What you have to search for, however, is a particular kind of leader, a servant-leader (if you are familiar with Greenleaf.. if not, see here).

On difficulties in recruiting:

That might also mean a good thing, such as you nucleated a CoP with a peculiar identity, that isn't a fit for everybody under the sun. It might also mean the CoP is functional to the point that members are having productive lives without having to always resort to the CoP. However you are right, there is a danger in that and Gongla and Rizzuto in their "Where Did That Community Go? - Communities of Practice that "Disappear" described pretty well.
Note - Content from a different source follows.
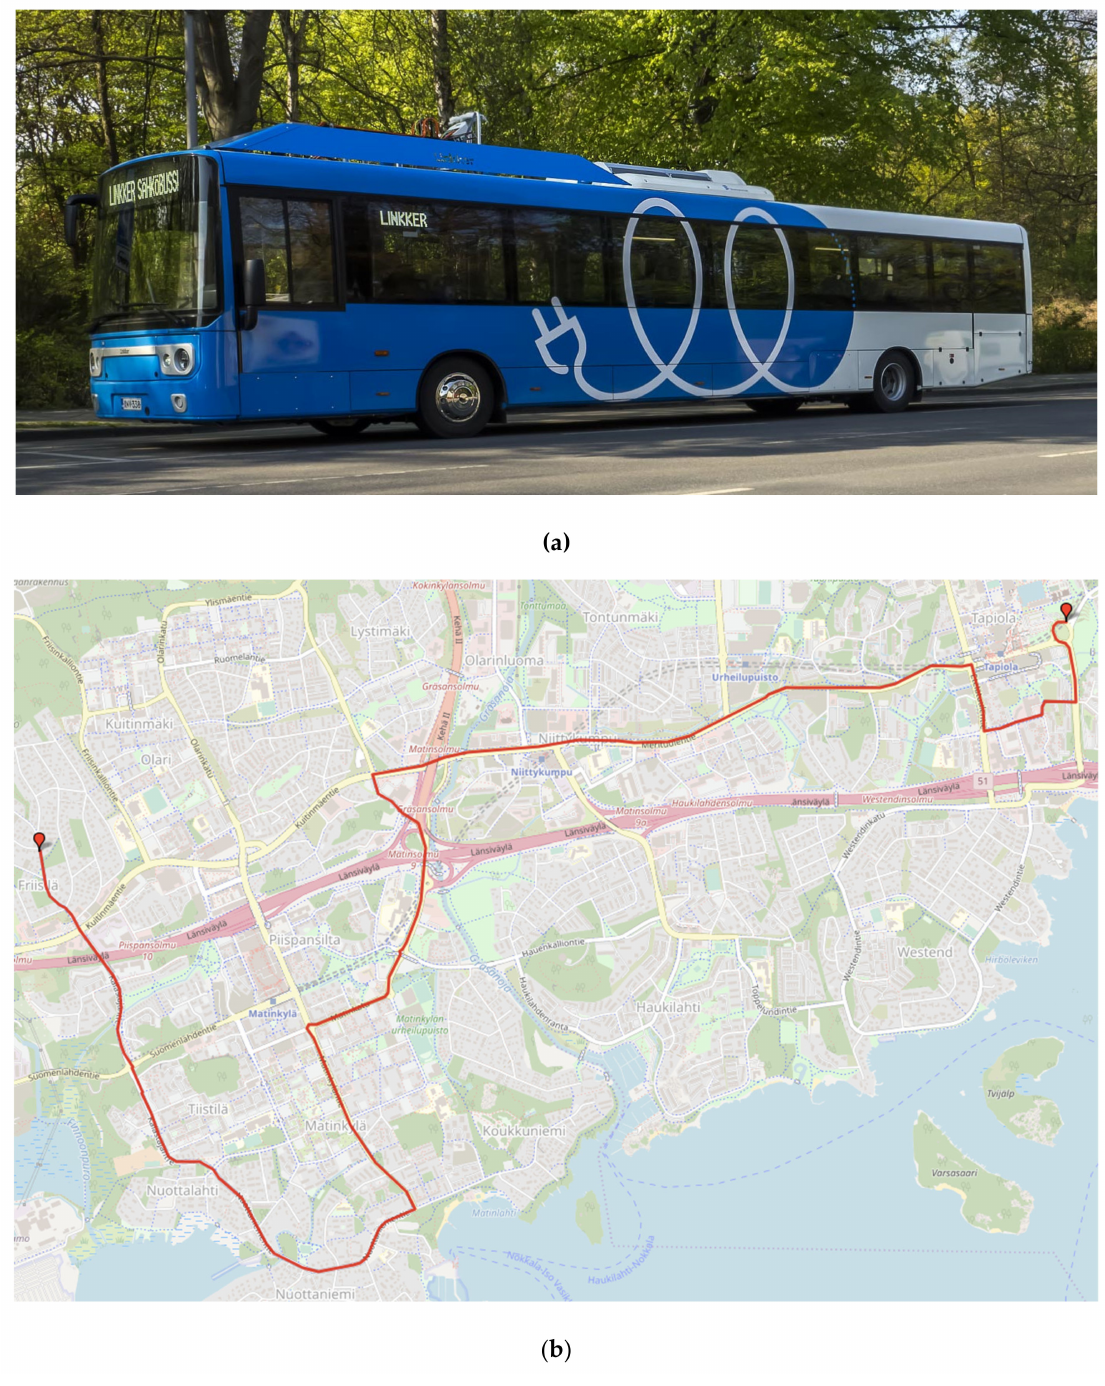
Figure 6. ( a ) The case study ECB operating in Espoo, Finland; ( b ) The bus route 11 in Espoo. Map data is by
Volunteer recruitment (and CoP members are *volunteers*, NOT workers!) works in a different way than workforce, so one reason might be it. Have you tried administering the VFI to your CoP members and see what their motivations are? Basing on that, you might want to craft an announcement attracting volunteers with similar motivations. Dig in the work of Clary, starting from
this).

This paper is the one that explains the connection between motivation and kind of advertisement: Clary, E. G., M. Snyder, R. Ridge, P. Miene, & J. Haugen. (1994). Matching messages to motives in persuasion: A functional approach to promoting volunteerism. Journal of Applied Social Psychology 24, 1129-1149.